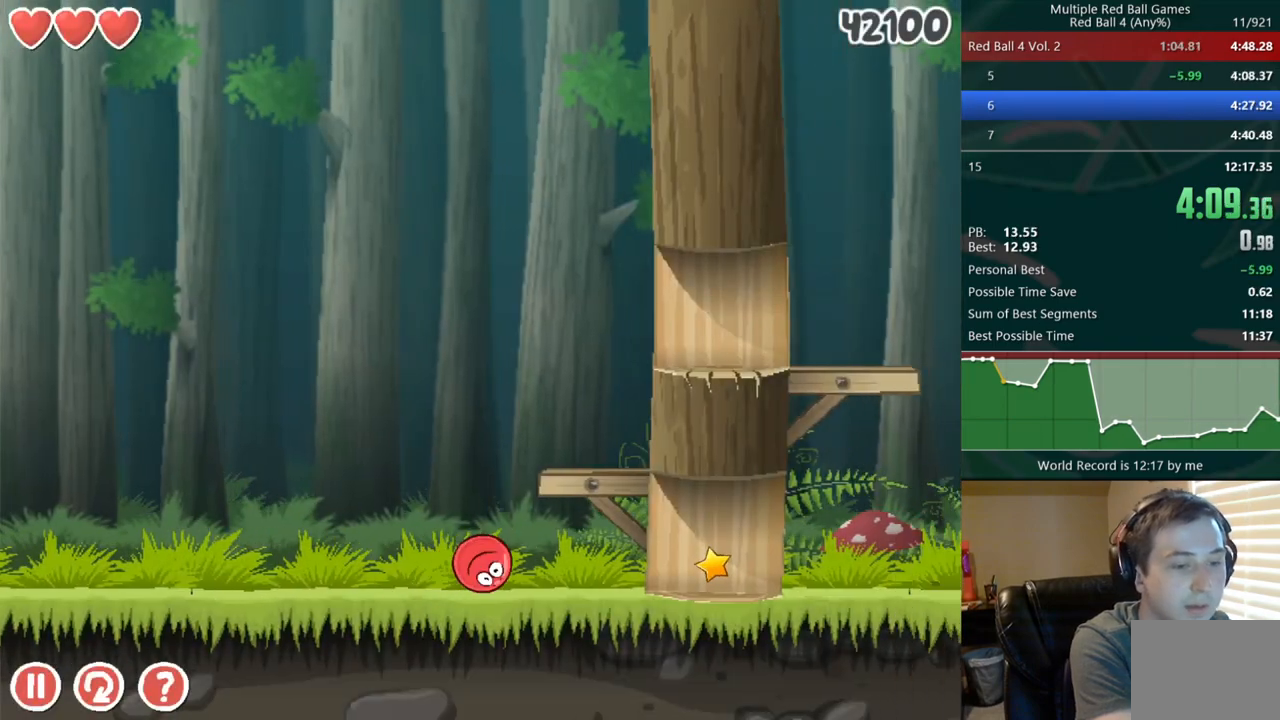
{"keys": ["right"], "events": []}
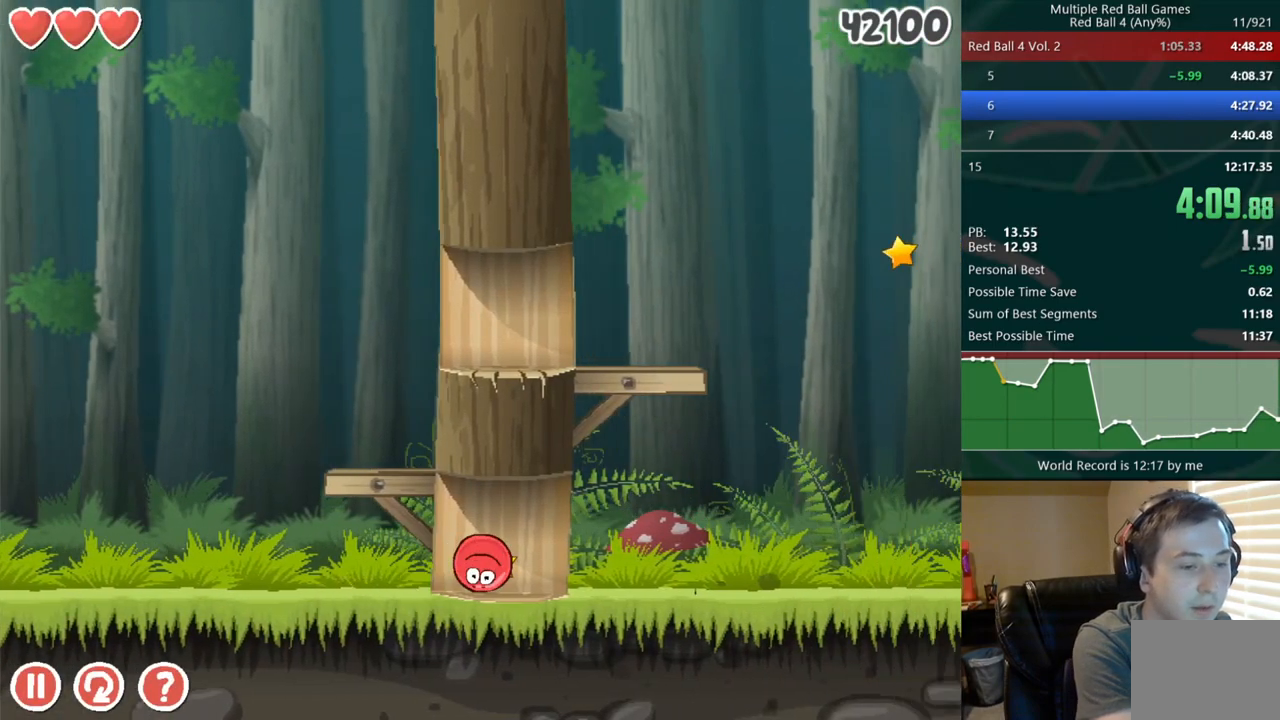
{"keys": ["right"], "events": [[33, "up", "down"], [67, "up", "up"], [133, "up", "down"], [183, "up", "up"], [250, "up", "down"], [283, "up", "up"]]}
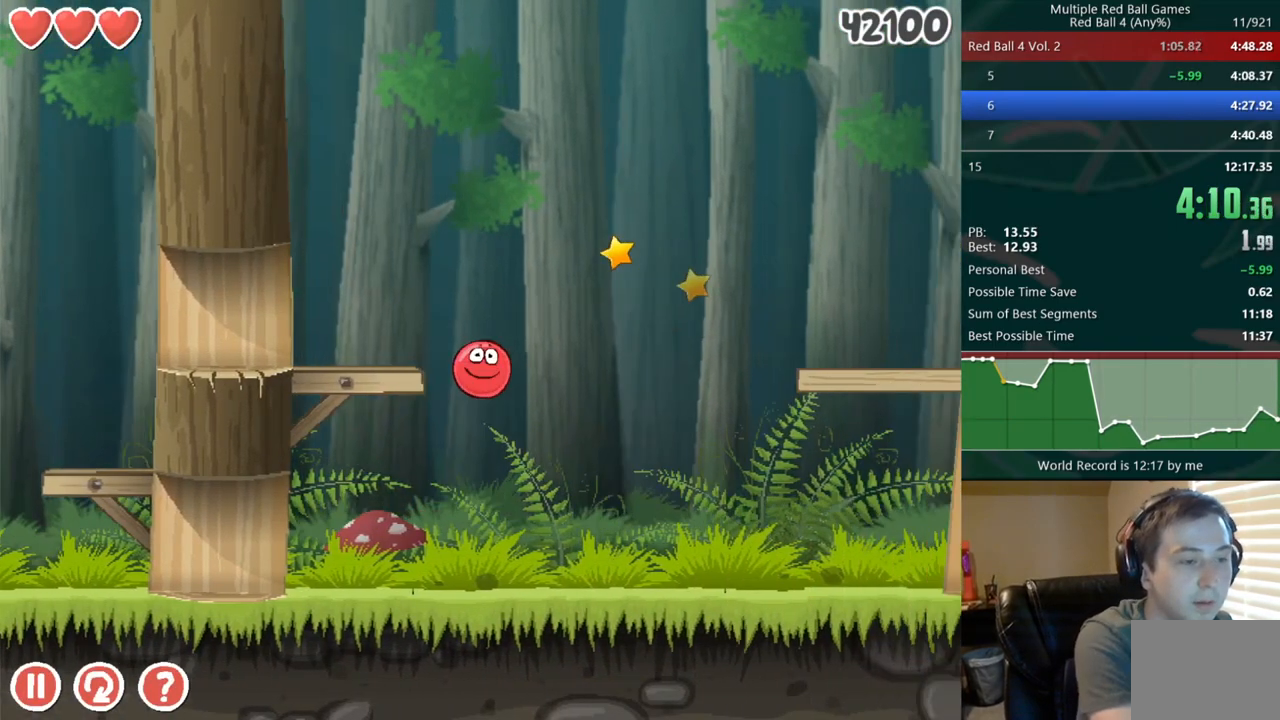
{"keys": ["right"], "events": []}
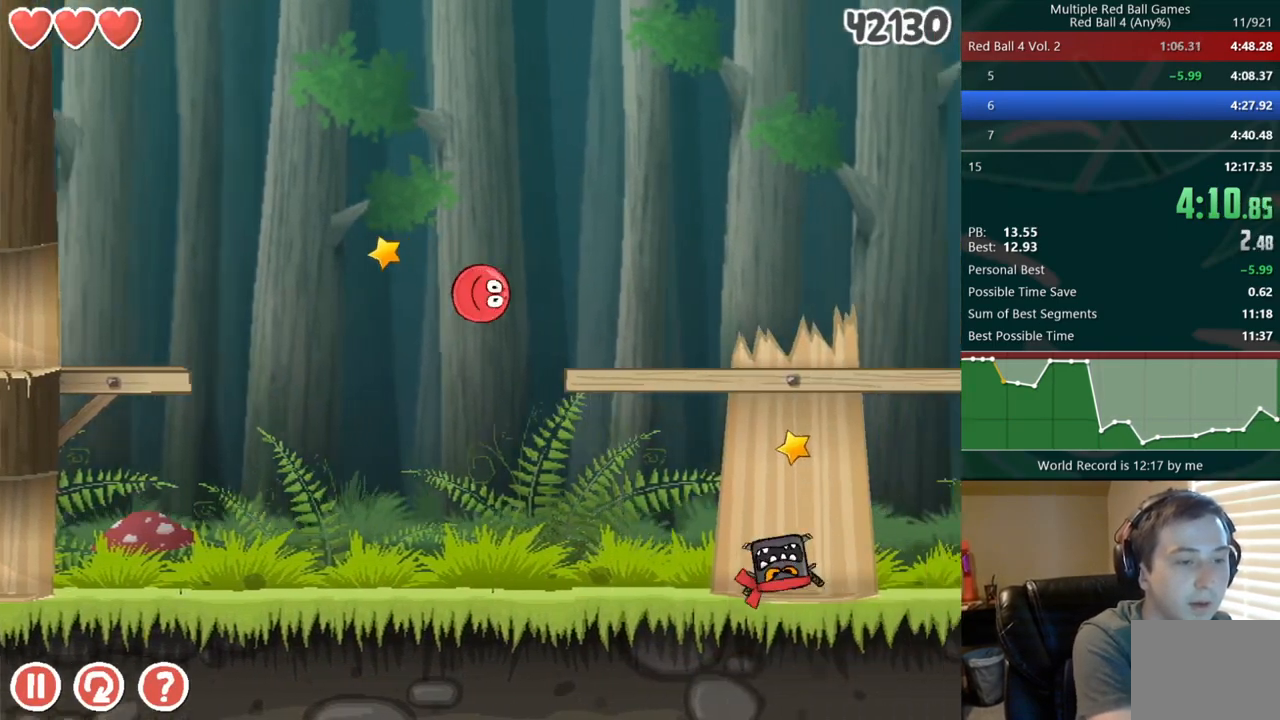
{"keys": ["right"], "events": []}
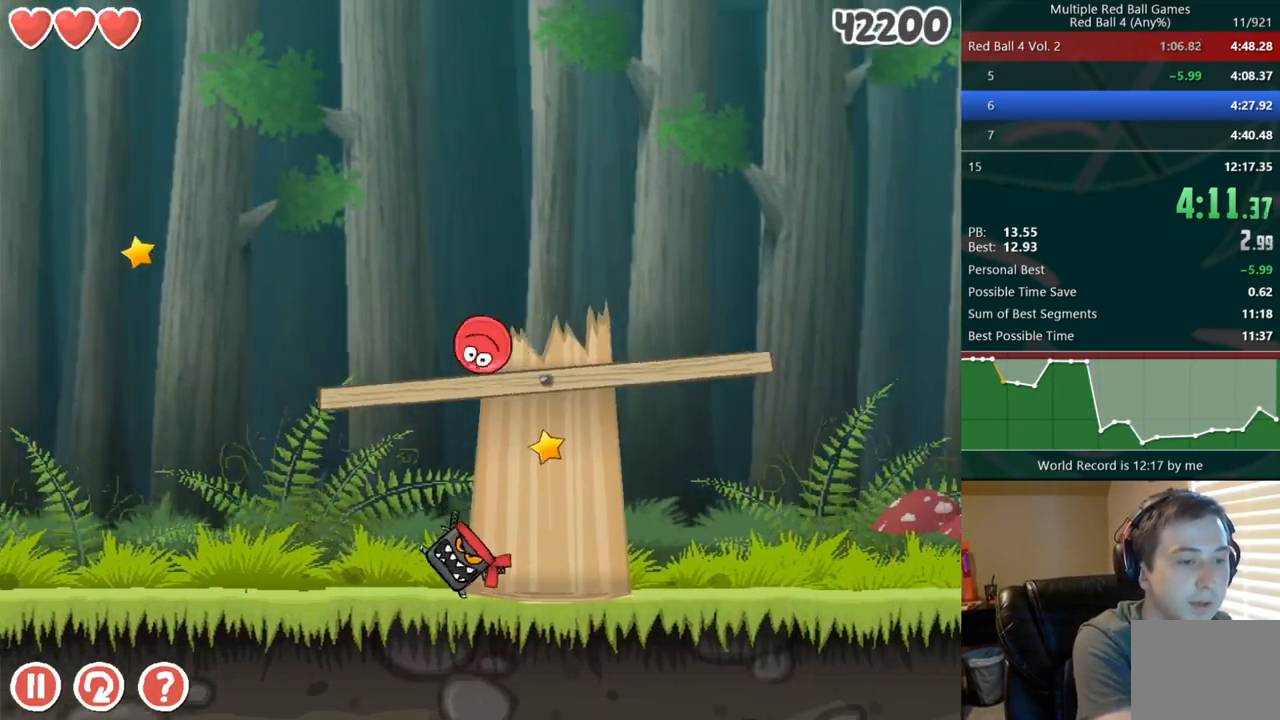
{"keys": ["right", "up"], "events": [[383, "up", "down"], [417, "up", "up"], [500, "up", "down"]]}
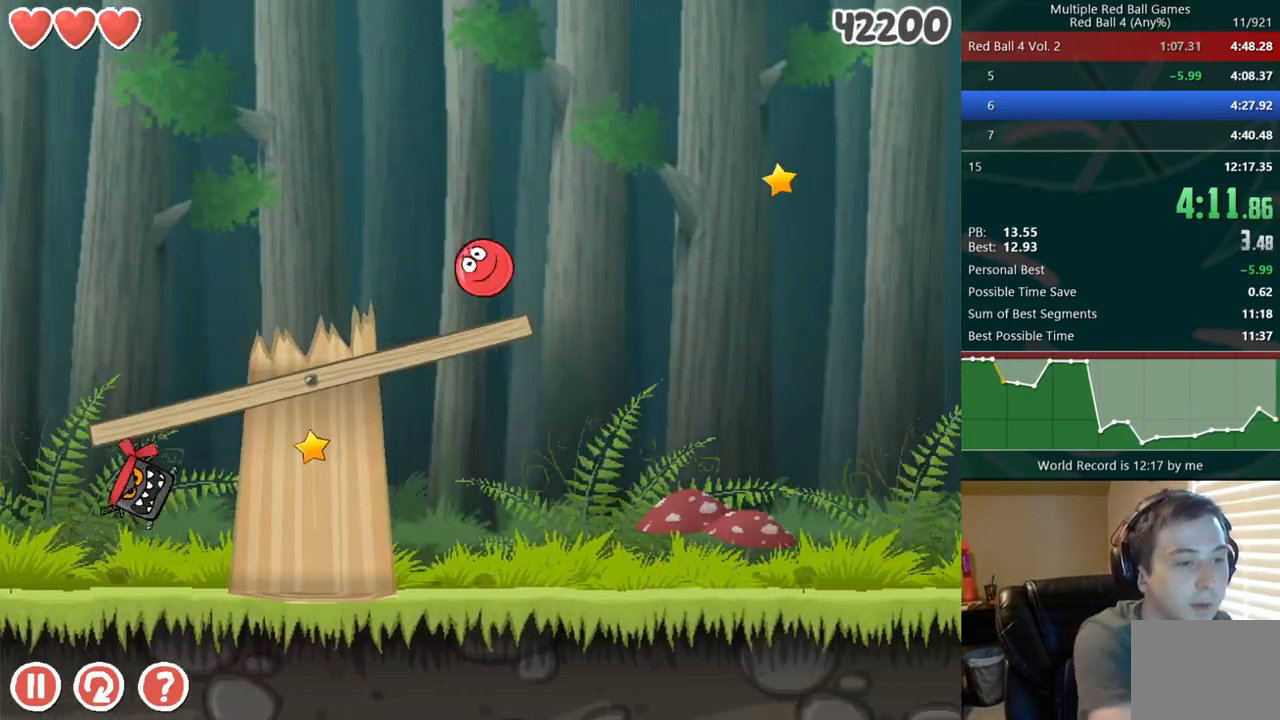
{"keys": ["right"], "events": [[33, "up", "up"], [100, "up", "down"], [133, "up", "up"], [200, "up", "down"], [250, "up", "up"]]}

++++

Could you retype all the entries above exactly, without the pictures?

Exercise response:
{"keys": ["right"], "events": []}
{"keys": ["right"], "events": [[33, "up", "down"], [67, "up", "up"], [133, "up", "down"], [183, "up", "up"], [250, "up", "down"], [283, "up", "up"]]}
{"keys": ["right"], "events": []}
{"keys": ["right"], "events": []}
{"keys": ["right", "up"], "events": [[383, "up", "down"], [417, "up", "up"], [500, "up", "down"]]}
{"keys": ["right"], "events": [[33, "up", "up"], [100, "up", "down"], [133, "up", "up"], [200, "up", "down"], [250, "up", "up"]]}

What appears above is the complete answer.